Starting at the first line of the data, print every line up to and including the one with "testigo británico de", but no pictures.

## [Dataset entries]

^^^^^^^^^^^^^^^^

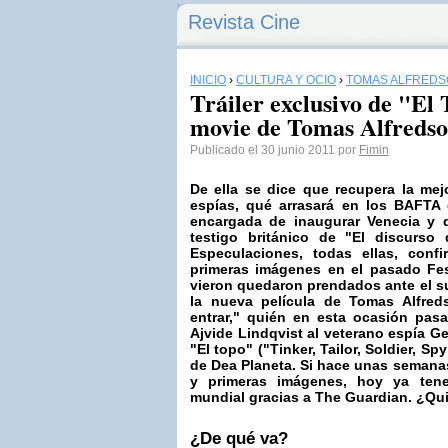
Revista Cine
INICIO
›
CULTURA Y OCIO
›
TOMAS ALFRED
Tráiler exclusivo de "El 
movie de Tomas Alfreds
Publicado el 30 junio 2011 por
Fimin
De ella se dice que recupera la mej
espías, qué arrasará en los BAFTA 
encargada de inaugurar Venecia y q
testigo británico de
"El discurso
Especulaciones, todas ellas, conf
primeras imágenes en el pasado Fe
vieron quedaron prendados ante el su
la nueva película de
Tomas Alfred
entrar,"
quién en esta ocasión pas
Ajvide Lindqvist
al veterano espía G
"El topo"
("Tinker, Tailor, Soldier, S
de
Dea Planeta
. Si hace unas semana
y primeras imágenes, hoy ya ten
mundial
gracias a
The Guardian
.
¿Qui
¿De qué va?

^^^^^^^^^^^^^^^^

## [OUTPUT FOR THIS EXERCISE]
Revista Cine
INICIO
›
CULTURA Y OCIO
›
TOMAS ALFRED
Tráiler exclusivo de "El 
movie de Tomas Alfreds
Publicado el 30 junio 2011 por
Fimin
De ella se dice que recupera la mej
espías, qué arrasará en los BAFTA 
encargada de inaugurar Venecia y q
testigo británico de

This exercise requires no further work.